A: Look at Hong Kong and you see the kinds of new cities that we and others have built. From time to time, affordability will become a significant issue, governments will react, markets will calm down and the fundamental need for housing will reassert itself. We don’t assume a steady policy environment in the mainland but the secular movement is one of urbanization and the upgrading of urban housing stock. Home ownership is an anchor of China’s switch to more consumption-driven growth. That driver overrides everything else.
Q: So you are not concerned by talk of asset bubbles?
A: The property market in China – at least in the middle-class sector we operate in – is not driven by credit. It’s driven by people putting their savings into upgrading their housing. That’s a fundamental difference [from the West] and that’s why you get a lot of talk about bubbles. I look at it more in terms of affordability. When you push beyond affordability and the market becomes totally speculative then it is likely to go through a correction. But it’s not going to be the kind of bubble that leads to a financial crisis and an economic collapse.
Q: You have mentioned the switch to consumption-based growth. From a ports perspective, does that mean HWL will be shipping goods into China rather than shipping them out?

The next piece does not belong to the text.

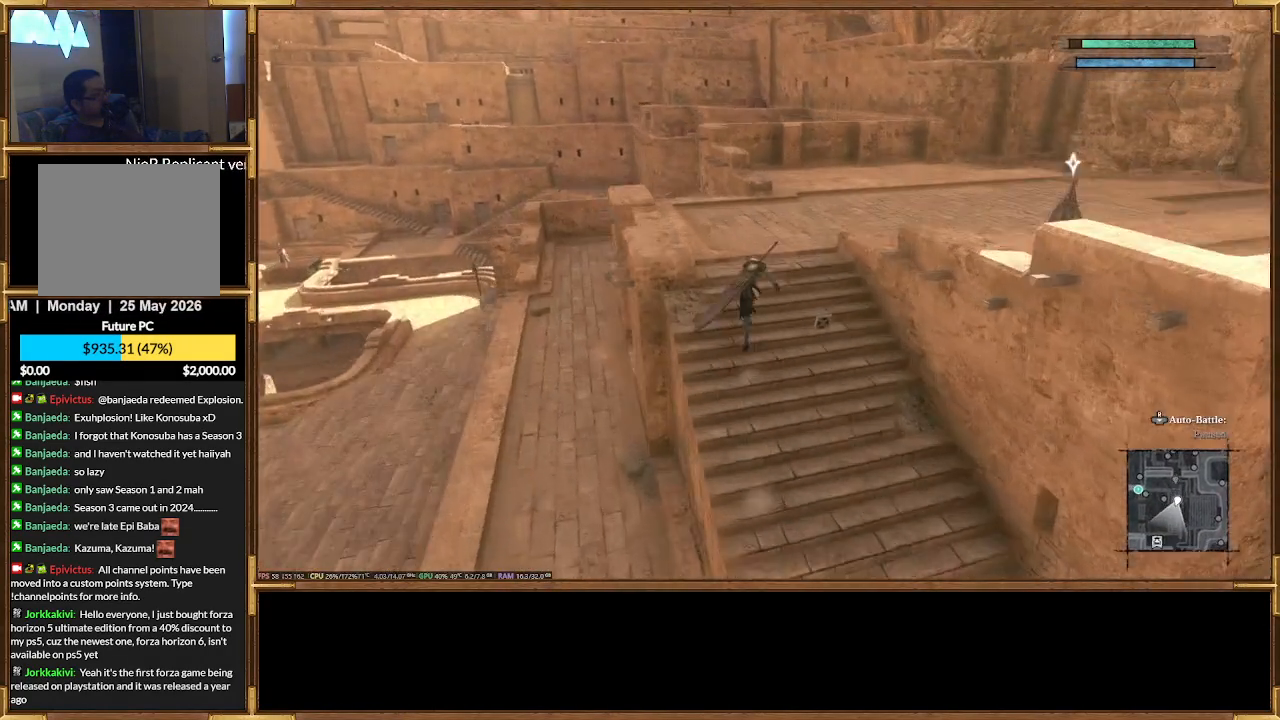
{"dt_ms": 500, "buttons": ["R2"], "events": []}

A: It’s a slightly different business, but it’s still good. If anything, I think the pick-up in import volume in any normalized environment will more than offset a decline in export shipments.
Q: You have been quoted as saying that HWL is "just a multinational that happens to be based in Hong Kong." But to what extent is the firm a China growth story?

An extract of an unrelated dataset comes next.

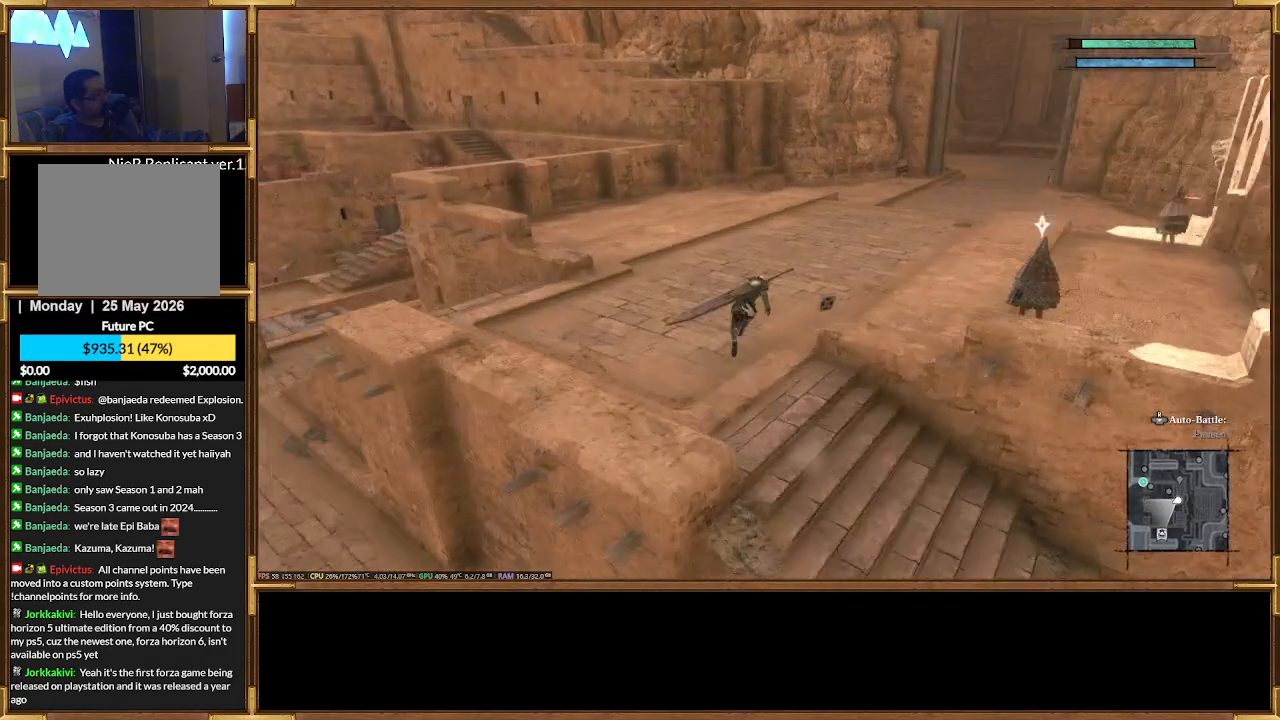
{"dt_ms": 500, "buttons": ["R2"], "events": []}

A: Without doubt it is. Look at Hong Kong’s economy: It is significantly dependent on favorable flows from the mainland, whether you are looking at the restaurant trade, professional services, financial markets or property markets. Hong Kong is very much part of China and so HWL too is part of China.
Q: Yet it has spent a lot on telecom, in which it has no presence in China…

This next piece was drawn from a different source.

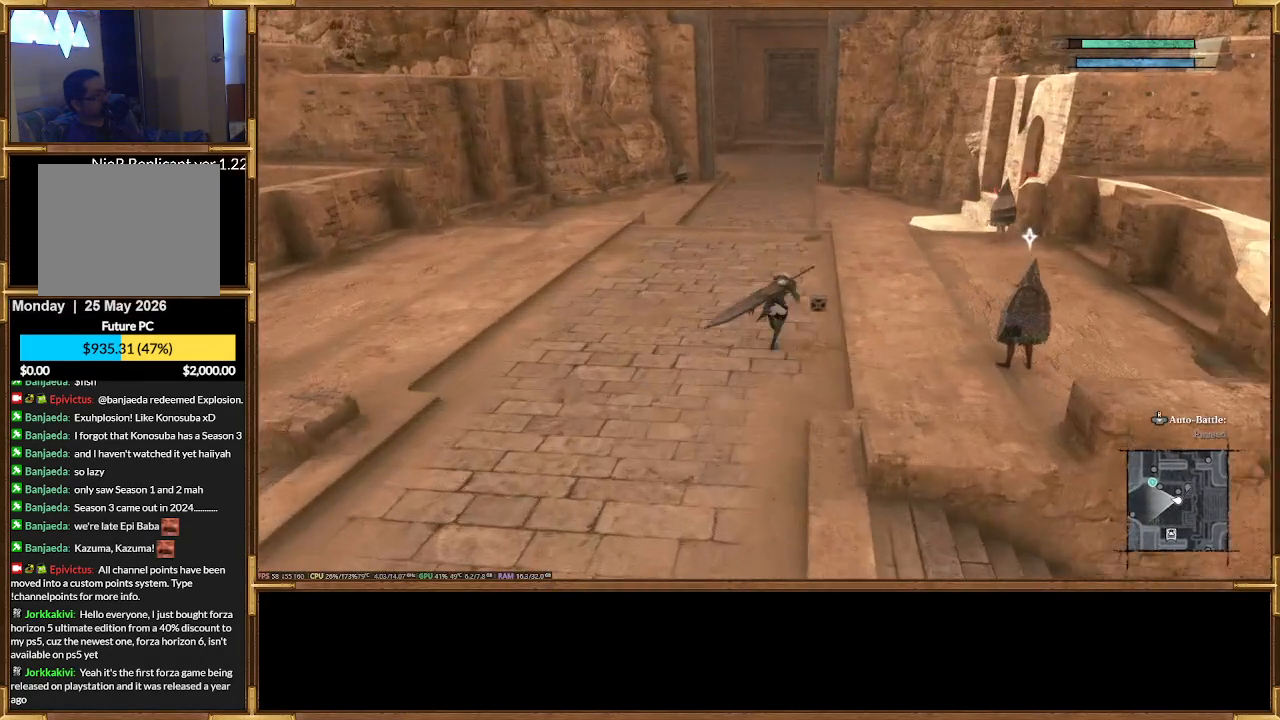
{"dt_ms": 500, "buttons": ["R2"], "events": []}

A: What differentiates a HWL from a private equity fund is that we have a lot of depth of management in all of our businesses. Telecom is one of them. It’s all about where the opportunities lie, and there have not been any opportunities for private capital in China’s telecom sector.
Q: What opportunities do you see in energy and infrastructure?
A: The principal thrust you will see from us is in the oil and gas business in the South China Sea. In partnership with China National Offshore Oil Corp (CNOOC; CEO.NYSE, 0883.HK), we are producing from the Wengchang oil fields. We will also be bringing to production a fairly significant natural gas discovery, again in partnership with CNOOC. It is about 250 kilometers south of Hong Kong and will provide gas to south China and possibly to Hong Kong as well.
Q: To what extent is the partnership based on a combination of Chinese access to resources and Canadian drilling expertise via Husky Energy (HSE.TSX)?
A: There is a bit of that. Husky Energy has quite a bit of experience in deepwater exploration and this discovery was one of the first major deepwater gas discoveries.
Q: HWL has five core business areas, but it has also invested in China MediTech (HCM.AIM). Why is that?
A: China MediTech is a small group of interesting people who have been pursuing some interesting pharma and nutraceutical ideas.
Q: It doesn’t seem to be in keeping with everything else the company does…
A: We always have incubators of one sort or another, irons in the fire. For example, people often don’t realize that we own Shanghai White Cat, one of China’s oldest and best-known brands in laundry detergents and industrial cleaning products – a homegrown competitor to P&G (PG.NYSE). There are always things we own that don’t use much capital but we are working on to see if they can grow into big businesses.
Q: Of the irons currently in the fire, are there any in particular you would tip to get hot?
A: I never do that. They will tip themselves when the time comes.